Produtos caseiros de Ponte de Lima para todo o país graças ao digital

Comércio

Foto: Divulgação / CM Ponte de Lima

A plataforma digital de incentivo e promoção aos produtos locais mercadoagrolimiano.pt já regista a presença de 18 produtores limianos e recebeu dezenas de encomendas de vários pontos do país, com destaque para a zona Centro, Grande Porto e do concelho Ponte de Lima.

De acordo com os últimos registos disponibilizados pela autarquia, referente aos primeiros oito dias do evento, já foram expedidas centenas de produtos, com destaque para os enchidos e fumados, vinhos, sidra, chocolates, doces, compotas e cogumelos.
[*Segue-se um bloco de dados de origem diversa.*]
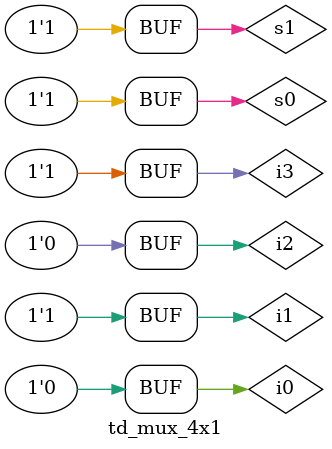
<source format=v>
module td_mux_4x1();
wire out;
reg s0,s1,i0,i1,i2,i3;

d_mux_4x1 m1(out,s0,s1,i0,i1,i2,i3);

initial begin
s0=0;s1=0;i0=0;i1=1;i2=0;i3=1;
#5 s0=1;s1=0;
#5 s0=0;s1=1;
#5 s0=1;s1=1;
end
endmodule

</source>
Os frescos, as hortícolas, são distribuídos apenas na área do concelho de Ponte de Lima.

A iniciativa, numa parceria entre a Câmara de Ponte de Lima e a Coopalima – Cooperativa Agrícola dos Agricultores do Vale do Lima, tem como missão principal “promover a economia local e apoiar os produtores a reerguerem-se através do desenvolvimento de uma plataforma digital que permitirá criar soluções e assegurar a preponderância de compra e venda de produtos locais”.

Através de um formato totalmente digital – mercadoagrolimiano.pt -, este evento pretende “mostrar, divulgar e difundir o setor agroalimentar de Ponte de Lima”.